• [WHAT TO DO]: Restate word for word the line with "picture [501,101,570,188] -> none" and all lines after it; please stop only at the end of the listing below.

• [MATERIAL PROVIDED]:
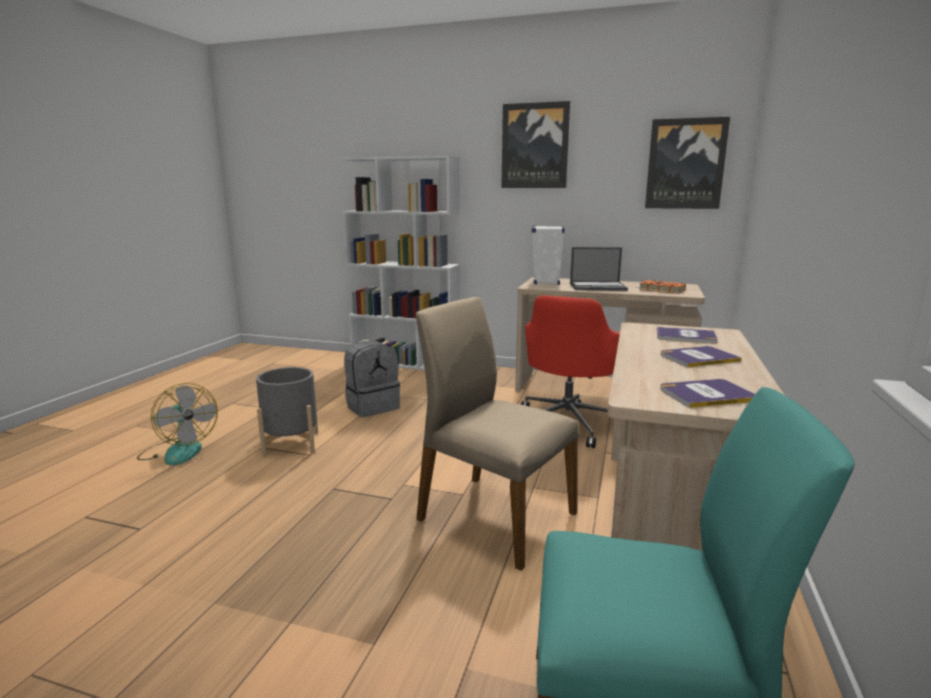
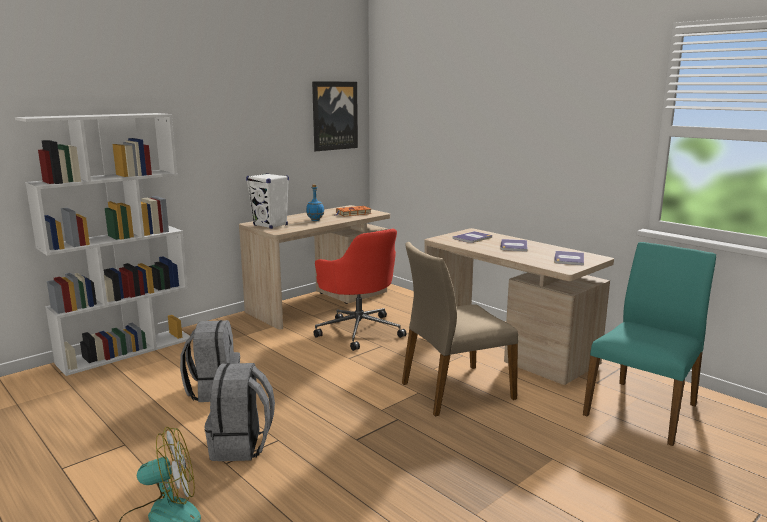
camera: 60 degrees left, 0 degrees up
grey planter [256,367,318,457] -> grey backpack [205,363,275,461]
picture [501,101,570,188] -> none
laptop [570,247,628,291] -> blue bottle [306,184,324,221]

• [SOLVED PROBLEM]:
picture [501,101,570,188] -> none
laptop [570,247,628,291] -> blue bottle [306,184,324,221]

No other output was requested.